On Friday, March 24, 2000, the Web server of the International Institute of Social History received its one-millionth visitor since the beginning of operations in Spring 1996.
Though never a 'business card' page, the IISH site really started to draw attention at the end of that year, when both our first Webguide and our first virtual exhibition were mounted. Ever since, The Chairman Smiles, showing a selection of posters from the Soviet Union, China and Cuba, and Labour and Business History, a section of the World Wide Web Virtual Library, have been among the most accessed parts of the server. The third most popular page is ViVa, a current bibliography on women's history in historical and women's studies journals, to which we recently added another section of the WWW VL on Women's History.
Obviously, the most important reason for opening a Web site was to improve access to our collections for researchers around the world. Almost from the start, our online catalogue was made available through telnet sessions. Last year we added a Web interface, which has less search capabilities, but is much easier to use. Although the OPAC contains not just books and serials but also image and archival data, a separate guide to the archival collections offers top-level descriptions of all archives and manuscript collections held by the Institute. Its pages are accessed many hundreds of times daily.
Even before we bought our first server we began collecting digital records, in cooperation with the Antenna Foundation, mainly from Internet newsgroups under the aegis of the Association for Progressive Communications. The documents were stored in the Occasio Digital Social History Archive, which is directly available on the Web since 1999.

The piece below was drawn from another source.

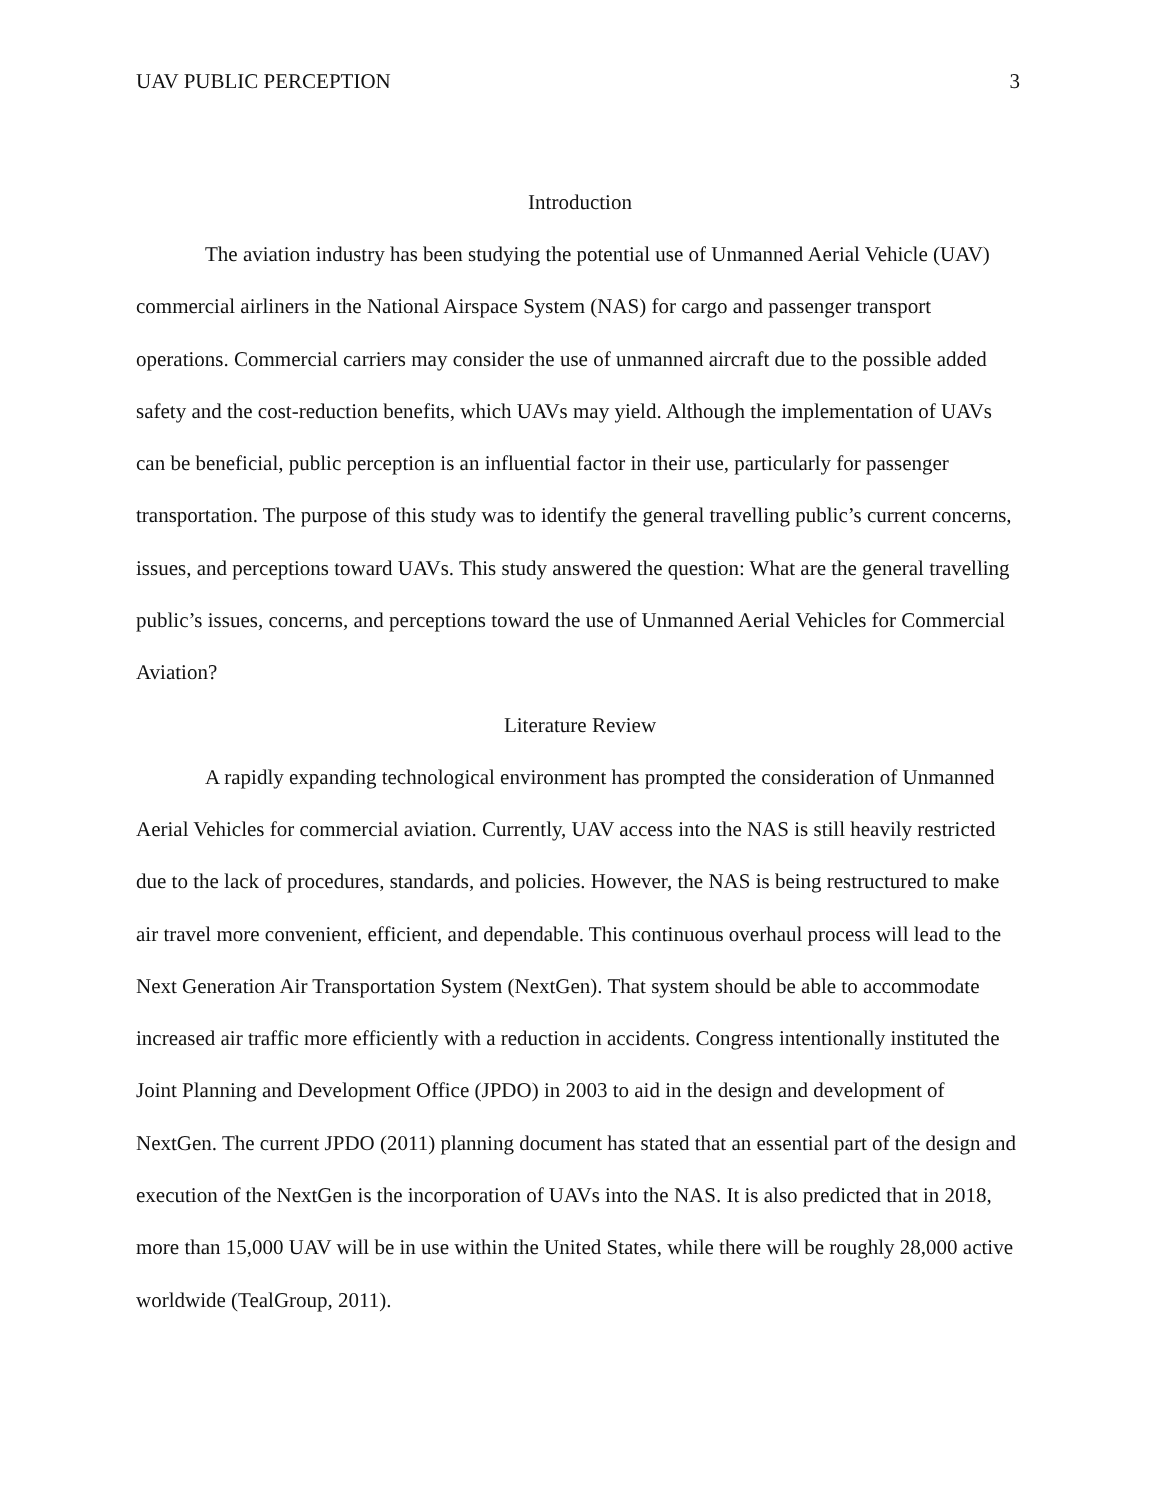UAV PUBLIC PERCEPTION 3
Introduction
The aviation industry has been studying the potential use of Unmanned Aerial Vehicle (UAV) commercial airliners in the National Airspace System (NAS) for cargo and passenger transport operations. Commercial carriers may consider the use of unmanned aircraft due to the possible added safety and the cost-reduction benefits, which UAVs may yield. Although the implementation of UAVs can be beneficial, public perception is an influential factor in their use, particularly for passenger transportation. The purpose of this study was to identify the general travelling public’s current concerns, issues, and perceptions toward UAVs. This study answered the question: What are the general travelling public’s issues, concerns, and perceptions toward the use of Unmanned Aerial Vehicles for Commercial Aviation?
Literature Review
A rapidly expanding technological environment has prompted the consideration of Unmanned Aerial Vehicles for commercial aviation. Currently, UAV access into the NAS is still heavily restricted due to the lack of procedures, standards, and policies. However, the NAS is being restructured to make air travel more convenient, efficient, and dependable. This continuous overhaul process will lead to the Next Generation Air Transportation System (NextGen). That system should be able to accommodate increased air traffic more efficiently with a reduction in accidents. Congress intentionally instituted the Joint Planning and Development Office (JPDO) in 2003 to aid in the design and development of NextGen. The current JPDO (2011) planning document has stated that an essential part of the design and execution of the NextGen is the incorporation of UAVs into the NAS. It is also predicted that in 2018, more than 15,000 UAV will be in use within the United States, while there will be roughly 28,000 active worldwide (TealGroup, 2011).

It goes without saying that the Netherlands Economic History Archive, the Netherlands Press Museum, and Sephis, the South-South Exchange Programme for Research on the History of Development, all housed in the IISH building, are also present on its server. But the IISH hosts other institutions and organizations such as the International Association of Labour History Institutions, the European Union Archive Network, and DivA, the umbrella organization for archives and records management in the Netherlands. Another highly successful service is provided by ArcheoBiblioBase, a directory of archival institutions in the Russian Federation maintained by Patricia Kennedy Grimsted in cooperation with Rosarkhiv, Russia's Federal Archival Service.
After 1996 the number of visitors roughly doubled each year:
1996 13.137
1997 102.048
1998 252.598
1999 456.642
At current access rates, the two-millionth visitor is expected in the first half of 2001.